Nach dem Sieg vor Wochenfrist gegen Schötz war man auf Seiten des FC Grenchen gespannt, wie sich die Mannschaft nach dem ersten Vollerfolg in der laufenden Spielzeit auswärts bei Tabellenführer Zug 94 präsentieren wird. Die Innerschweizer unter der Leitung von Cheftrainer Martin Andermatt und Co-Trainer Hakan Yakin ist das Team der Stunde und hat mit zuletzt vier Siegen in Serie seine Ambitionen auf einen Aufstiegsplatz eindrücklich unter Beweis gestellt.

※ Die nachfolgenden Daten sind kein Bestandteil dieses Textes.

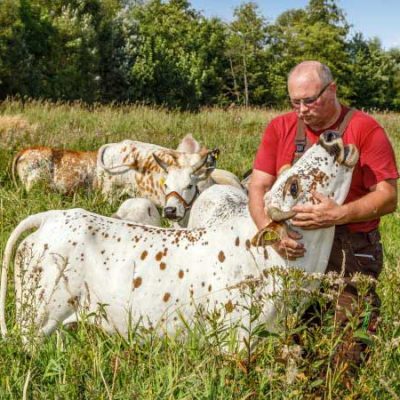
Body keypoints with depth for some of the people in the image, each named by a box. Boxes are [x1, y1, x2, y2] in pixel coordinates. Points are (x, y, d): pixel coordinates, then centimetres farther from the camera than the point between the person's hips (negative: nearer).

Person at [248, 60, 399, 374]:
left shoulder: (365, 129, -4)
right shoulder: (280, 128, 7)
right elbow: (258, 187, 1)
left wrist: (338, 215, -26)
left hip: (350, 253, -3)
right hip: (292, 249, 3)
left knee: (345, 356, -6)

Als krasser Aussenseiter versuchten die Solothurner von Beginn weg gegen die Hausherren die Räume eng zu machen und so den Spielfluss der Innerschweizer zu stoppen. Doch bereits in der 8. Minute zappelte das runde Leder erstmals im Netz von Keeper Daniele Persichini, als der Ex-Luzerner Jonas Bernet per Kopf zum frühen Führungstreffer traf. In der 14. Minute profitierte der Zuger Topskorer Petar Ugljesic von einer Unsicherheit von Persichini und traf zum 2:0. Mit einem wahren Spielrausch dominierten die Einheimischen in der Folge die Partie, während die Grenchner in der Defensive völlig überfordert waren.

Angriff um Angriff rollte Richtung Persichini und Nicolas Andermatt liess die Gastgeber erneut jubeln. Das Grenchen in dieser Partie erst in der 23. Minute mit einem harmlosen Abschlussversuch von Syart Bala erstmals vor dem Zuger Torhüter auftauchte, unterstreicht die Harmlosigkeit an diesem Nachmittag. Und es sollte für Grenchen noch viel schlimmer kommen. Noch vor der Pause sorgten Mirzet Mehidic, Nicola Peter sowie Nikola Marjanovic innert nur fünf Minuten für die auch in dieser Höhe verdiente 6:0-Pausenführung.

Auch nach dem Seitenwechsel nutzte Zug seine Freiheiten in den Zweikämpfen resolut aus, wobei die Gegenwehr bei Grenchen ausblieb. Die spielstarken und kompakt aufspielenden Zentralschweizer liessen nach der Pause ob der klaren Führung die letzte Entschlossenheit und Effizienz vermissen, kamen aber dennoch innert elf Minuten noch zu drei weiteren Toren. Pikant: Trotz neun Gegentreffern war der Schlussmann der beste Grenchner Akteur in diesem blassen Team. «Im Zweikampfverhalten fehlte es an der nötigen Aggressivität und und so konnten wir unseren Sieg gegen Schötz nicht bestätigen», zeigte sich Assistenztrainer Roland Güggi enttäuscht. Dieser ernüchternde Auftritt gilt es sofort abzuhaken und eine Reaktion ist nun im Derby gegen Wangen bei Olten gefordert.

Telegramm:

Zug 94 - Grenchen 9:0 (6:0)

Herti Allmend - 320 Zuschauer - SR Bannwart. - Tore: 8. Bernet 1:0, 14. Ugljesic 2:0, 22. Andermatt 3:0, 31. Mehidic 4:0, 32. Peter 5:0, 36. Marjanovic 6:0, 52. Bernet (Foulpen.) 7:0, 56. Sulejmani 8:0, 63. Babatunde (Foulpen.) 9:0.

Zug 94: Marinis; Illic, Babatunde, Salatic, Feuchter (46. Sulejmani); Mehidic (53. Walker), Andermatt, Peter, Marjanovic; Bernet, Ugljesic (68. Mani).

Grenchen:Daniele Persichini; Armin Ibraimi, Bagdasarian (60. Sutter), Belchev, Mustafi (46. Güggi); Sadriji, Agron Ibraimi, Natoski, Januzai, Zayas; Bala (72. Riahi).

Bemerkungen: Zug 94 ohne Baumann, Parente, Allou und Hrgota (alle abwesend) - Grenchen ohne Pepshi (abwesend) und Luca Persichini (gesperrt). 65. Lattenschuss Ugljesic. Verwarnung: 51. Nastoski (Foul).